• TRECHO CITADO:

A vida, portanto, evidencia a essência divina, ou a
natureza. Tudo o que os homens fazem para conservar a força vital, sua e de
seus iguais, é positivo. Tudo o que os impede de liberar tal poder é negativo.
Assim, segundo a Ética, V, proposição
10, escólio, “o melhor que podemos fazer, enquanto não tivermos um conhecimento
perfeito de nossos afetos, é idear um método correto de vida, ou seja,
princípios seguros, e gravá-los na memória e sempre os aplicar às coisas
particulares que se encontram facilmente na vida, de modo que a nossa
imaginação seja por eles amplamente afetada e que eles estejam sempre a nossa
disposição. (…) Se lembramos a razão de nosso verdadeiro interesse e do bem
advindo de uma amizade mútua e de uma sociedade comum, se recordamos que a
suprema satisfação da alma nasce do correto método de viver (…) e que os
homens, como as demais coisas, agem por necessidade de natureza, a ofensa, ou
seja, o ódio que dela brota ordinariamente, ocupará pouco a imaginação e será
facilmente superada”.
Vivemos no século XXI uma crise inédita no
relacionamento dos indivíduos consigo mesmos e com os outros. Das situações
mais comuns às guerras que abalam o planeta, os afetos negativos parecem vencer
os positivos. As potências estatais hegemônicas retornam ao uso irrestrito da violência, tal como ocorreu no episódio narrado por
Tucídides na Guerra do Peloponeso,
sobre o cerco à ilha de Melos.

• MATERIAL DE ENTRADA:
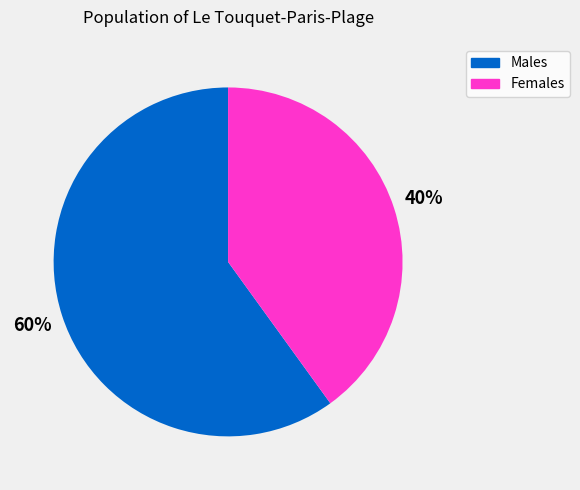

Does any single category account for the majority?

Yes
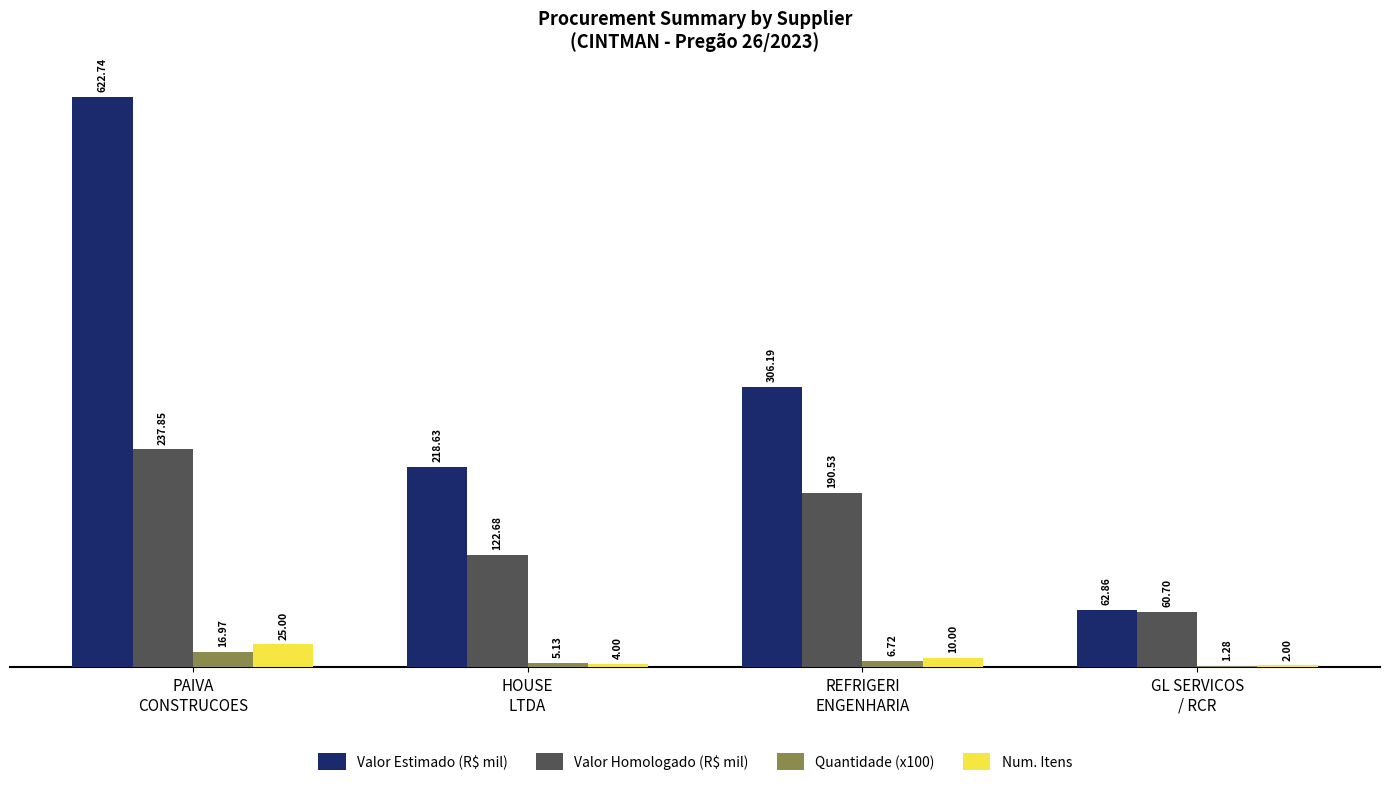

Are the bars grouped side by side (vs. stacked)?

Yes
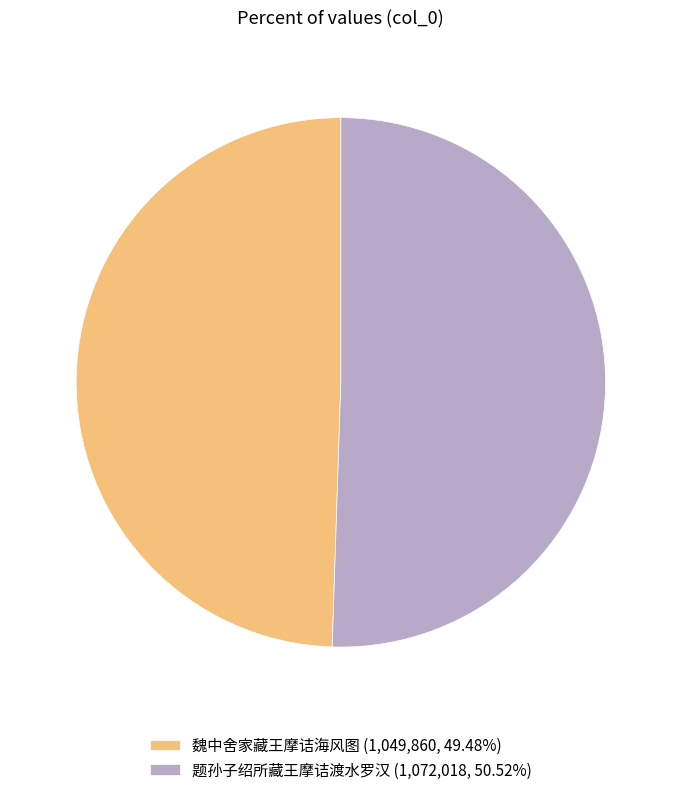

Rank the categories by value from lowest to highest.

魏中舍家藏王摩诘海风图, 题孙子绍所藏王摩诘渡水罗汉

• PEDIDO 1: Copie do trecho citado, sem nenhuma alteração, a parte que começa com "Vivemos no século" e segue até "ilha de Melos.".
• PEDIDO 2: Repita fielmente somente as linhas dos registros que começam na linha com "Rank the categories" e seguem até o fim dos registros, incluindo as duas pontas.

• RESPOSTA ESCRITA 1:
Vivemos no século XXI uma crise inédita no
relacionamento dos indivíduos consigo mesmos e com os outros. Das situações
mais comuns às guerras que abalam o planeta, os afetos negativos parecem vencer
os positivos. As potências estatais hegemônicas retornam ao uso irrestrito da violência, tal como ocorreu no episódio narrado por
Tucídides na Guerra do Peloponeso,
sobre o cerco à ilha de Melos.

• RESPOSTA ESCRITA 2:
Rank the categories by value from lowest to highest.

魏中舍家藏王摩诘海风图, 题孙子绍所藏王摩诘渡水罗汉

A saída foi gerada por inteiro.